Text:
Hepatitis C virus (HCV) infection is a common cause of chronic inflammatory liver injury, but not only that. Hepatitis C virus infection may influence the composition of intracellular proteins. This fact is connected with the binding of viral proteins to host proteins, resulting in the change of their spatial and biochemical structure. Moreover, viral infections may influence production of proteins structurally similar to those naturally occurring, but showing antigenic differences. This phenomenon, called molecular mimicry, constitutes one of the most important theories explaining the existence of autoimmune diseases. Presentation of proteins modified according to this mechanism may be responsible for the development of autoimmune processes leading to occurrence of different types of autoantibodies [1]. Autoantibodies are not the only active element in autoimmune processes. Actually, autoantibodies are readily available markers of activation of such processes, but cannot be used as a definitive predictor of autoimmune disease, such as autoimmune hepatitis (AIH). Immunization by HCV may lead to autoimmune hepatitis, which overlaps with viral hepatitis [2]. This is extremely important from the therapeutic point of view, especially among patients with concurrent injuries to other organs, such as chronic kidney injury or kidney transplantation.
This study aimed to evaluate the frequency and type of autoantibodies among patients taking immunosuppressive therapy for chronic kidney injury or patients after kidney transplantation, compared to patients infected with HCV, in whom immunosuppression was not used. Occurrence of autoantibodies was correlated with HCV genotype, intensity of inflammatory state and the stage of fibrosis in the hepatic tissue. The relation between the presence of autoantibodies and the level of immunoglobulin G, α-fetoprotein (AFP) and guanosine-5-triphosphate (GTP) in the serum was tested. All the patients were scored for AIH.

Material and methods

The study included one hundred and five patients infected with HCV, i.e. 79 infected with genotype 1b and 26 with genotype 3a. None of the patients was previously treated with antiviral therapy. Immunosuppressive therapy was used in 25 patients: 19 patients with end-stage renal disease (glomerulonephritis) and 6 after kidney transplantation, also due to being previously diagnosed with glomerulonephritis (Table 1). In 5 patients after kidney transplantation cyclosporine was administered, and in 1 tacrolimus. Fourteen patients with end-stage renal failure were hemodialyzed and periodically given glucocorticosteroids. Five patients with end-stage renal failure, who were not dialyzed, were constantly taking glucocorticosteroids.
Study inclusion criteria included diagnosis of chronic hepatitis C, exclusion of HBV and HIV, and no autoimmune hepatitis diagnosed in patient history.
The control group included 27 healthy volunteers.
Hepatitis C virus infection was diagnosed based on the presence of HCV RNA in the serum. The study was was performed using RT-PCR with starters specific for a non-coding viral 5-terminal genomic fragment (5-UTR). Viral genotype was determined with direct sequencing of the product obtained in the PCR reaction (Syngen Biotech, USA) .

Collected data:
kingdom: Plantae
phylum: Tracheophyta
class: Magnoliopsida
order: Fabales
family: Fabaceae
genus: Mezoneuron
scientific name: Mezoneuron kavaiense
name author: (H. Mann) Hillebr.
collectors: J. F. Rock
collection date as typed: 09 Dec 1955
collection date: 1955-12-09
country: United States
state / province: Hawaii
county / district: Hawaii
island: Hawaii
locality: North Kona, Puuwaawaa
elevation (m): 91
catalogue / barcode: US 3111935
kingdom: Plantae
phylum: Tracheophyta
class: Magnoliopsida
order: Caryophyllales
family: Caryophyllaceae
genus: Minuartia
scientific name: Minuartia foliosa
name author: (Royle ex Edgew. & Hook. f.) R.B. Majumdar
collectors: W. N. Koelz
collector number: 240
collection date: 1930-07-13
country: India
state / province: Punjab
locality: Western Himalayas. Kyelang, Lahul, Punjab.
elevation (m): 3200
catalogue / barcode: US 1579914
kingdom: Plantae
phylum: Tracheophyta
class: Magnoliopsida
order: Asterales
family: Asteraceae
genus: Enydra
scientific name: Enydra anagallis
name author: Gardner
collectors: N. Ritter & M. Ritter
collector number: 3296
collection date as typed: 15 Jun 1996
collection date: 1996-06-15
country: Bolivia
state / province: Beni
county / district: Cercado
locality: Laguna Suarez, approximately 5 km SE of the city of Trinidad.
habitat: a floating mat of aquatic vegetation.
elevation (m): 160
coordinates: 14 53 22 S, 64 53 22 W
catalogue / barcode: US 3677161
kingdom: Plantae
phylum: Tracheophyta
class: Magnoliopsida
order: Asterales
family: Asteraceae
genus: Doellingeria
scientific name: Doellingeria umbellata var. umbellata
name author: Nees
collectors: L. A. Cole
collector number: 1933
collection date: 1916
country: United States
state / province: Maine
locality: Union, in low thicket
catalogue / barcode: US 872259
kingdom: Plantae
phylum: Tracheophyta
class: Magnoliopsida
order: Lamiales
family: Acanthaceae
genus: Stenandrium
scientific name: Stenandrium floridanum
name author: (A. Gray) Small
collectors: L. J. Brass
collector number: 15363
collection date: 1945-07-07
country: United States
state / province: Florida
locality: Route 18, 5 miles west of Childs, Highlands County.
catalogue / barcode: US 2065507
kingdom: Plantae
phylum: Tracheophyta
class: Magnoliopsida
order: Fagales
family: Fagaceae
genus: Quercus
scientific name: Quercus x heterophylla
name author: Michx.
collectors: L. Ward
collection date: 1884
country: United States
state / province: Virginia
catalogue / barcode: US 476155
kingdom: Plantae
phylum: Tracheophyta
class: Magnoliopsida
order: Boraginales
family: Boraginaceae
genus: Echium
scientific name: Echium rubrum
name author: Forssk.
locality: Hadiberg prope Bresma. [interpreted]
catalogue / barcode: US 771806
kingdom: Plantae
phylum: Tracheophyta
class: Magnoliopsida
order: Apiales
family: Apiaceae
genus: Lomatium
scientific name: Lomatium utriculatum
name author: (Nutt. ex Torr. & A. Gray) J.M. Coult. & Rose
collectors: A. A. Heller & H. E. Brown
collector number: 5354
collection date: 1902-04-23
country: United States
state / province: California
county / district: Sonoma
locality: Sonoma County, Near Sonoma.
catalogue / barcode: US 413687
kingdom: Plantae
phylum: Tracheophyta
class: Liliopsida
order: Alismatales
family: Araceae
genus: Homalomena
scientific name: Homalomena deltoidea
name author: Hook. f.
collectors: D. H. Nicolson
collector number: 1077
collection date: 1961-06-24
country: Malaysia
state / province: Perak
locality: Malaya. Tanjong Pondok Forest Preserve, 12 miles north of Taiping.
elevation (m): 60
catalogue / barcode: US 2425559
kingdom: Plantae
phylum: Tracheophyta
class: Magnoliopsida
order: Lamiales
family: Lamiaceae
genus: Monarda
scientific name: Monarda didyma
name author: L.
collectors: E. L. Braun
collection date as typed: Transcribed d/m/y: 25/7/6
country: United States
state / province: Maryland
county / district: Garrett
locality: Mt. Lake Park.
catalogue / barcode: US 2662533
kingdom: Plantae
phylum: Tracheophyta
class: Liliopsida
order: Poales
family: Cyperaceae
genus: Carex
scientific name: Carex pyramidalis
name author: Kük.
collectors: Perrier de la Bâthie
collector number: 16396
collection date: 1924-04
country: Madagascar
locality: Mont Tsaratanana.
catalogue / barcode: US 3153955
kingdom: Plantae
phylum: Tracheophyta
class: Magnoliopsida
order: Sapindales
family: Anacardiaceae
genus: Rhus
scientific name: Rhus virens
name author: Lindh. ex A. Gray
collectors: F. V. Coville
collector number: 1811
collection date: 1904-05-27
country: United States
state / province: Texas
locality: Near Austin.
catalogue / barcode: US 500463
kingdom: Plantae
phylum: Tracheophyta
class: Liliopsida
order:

Tasks to perform:
a: Answer these from the hepatitis C text:
(i) What is the phenomenon called molecular mimicry?
(ii) How many patients were infected with genotype 3a?
(iii) How many healthy volunteers made up the control group?
b: Translate this sentence from the hepatitis C text into Spanish: "None of the patients was previously treated with antiviral therapy."
c: Please go on with the hepatitis C text, starting after its final sentence.

Results for the exercise:
a:
(i) Viral infections influencing the production of proteins that are structurally similar to naturally occurring ones but show antigenic differences.
(ii) 26.
(iii) 27.

b: Ninguno de los pacientes había recibido previamente tratamiento antiviral.

c:
The presence of autoantibodies in the serum was detected with Liver-9-line test, by immunoblotting (membrane-fixed immunoblot test) purchased from Organtec, Germany. In the test, processed serum was transferred onto a nitrocellulose plate containing antigens binding antibodies against F-actin, desmin, myosin, liver cytosol antigen type 1 (LC1), liver-kidney microsome type 1 (LKM-1), soluble liver antigen/liver-pancreas (SLA/LP) antigens, Sp100, gp210 and antimitochondrial type M2 antibodies (AMA-M2). Moreover, antinuclear antibodies (ANA) were tested in the serum by ELISA, using a BEP 2000 A2/V instrument by Siemens .
All patients were tested for HBV infection by evaluating the presence of HBs antigen in the serum, and for HIV by measuring anti-HIV antibodies (Abbott, USA).
All patients were evaluated for the level of gamma immunoglobulin, AFP and GTP activity in the serum2.
Fibrosis was measured in 16/25 (64%) immunosuppressed patients: in 6 liver biopsy was performed, and in 10 elastography (Aixplorer, Supersonic). From among 80 patients without immunosuppression, liver biopsy was performed in 58, and elastography in 22 patients. In patients subjected to liver biopsy, bioptates were stained with hematoxylin and eosin in order to determine the intensity of the inflammatory state, and with Syrian red to visualize connective tissue. Morphological state of the liver was described according to the Scheuer classification . Results of liver fibrosis determined by elastography were denoted in kPa and automatically converted into the Metavir scale.
After approval of the study by the Bioethical Committee at the Medical University of Bialystok, the patients expressed informed consent to participation in the research.
Statistical analysis was performed with χ2, Student’s t and Mann-Whitney U tests. Significance was establish­ed at p < 0.05.

Results

The presence of autoantibodies was found in 4/25 (16%) immunosuppressed patients infected with HCV and in 32/80 (40%) patients without immunosuppression (the difference was statistically significant, p = 0.001). In none of the patients with kidney injury or after kidney transplantation, and in all of those with diagnosed chronic glomerulonephritis, neither ANA, AMA-M2 nor LKM antibodies were found. Only single types of autoantibodies were detected in the group of patients receiving immunosuppression. Among the patients without immunosuppression, single types of autoantibodies were found in 21 patients, in 4 patients simultaneous presence of two autoantibodies was detected, and in one patient 3 autoantibodies. Among 27 healthy volunteers from the control group, autoantibodies were not detected (Fig. 1).
Antibodies against F-actin, LC-1 and sp-100 protein were not detected in any patient. The most frequently found antibodies were ANA (20/105; 19%) and AMA-M2 (6/105; 5.7%).
In the group of patients without immunosuppression there was a significant difference in the frequency of autoantibodies in patients infected by genotype 1 compared to those infected with genotype 3 (46.5% vs. 22.7%, p = 0.001) (Table 2).
Scoring for autoimmune hepatitis was performed in the group of patients with detected autoantibodies. Evaluation was performed according to the guidelines of the International Autoimmune Hepatitis Group, where the minimal number of points indicating autoimmune disease is 15 [3]. The highest calculated number of points among the studied patients was 7 (HLA DR3 or DR4 was not taken into consideration when scoring, but omission of this factor may decrease the total result to 14 points).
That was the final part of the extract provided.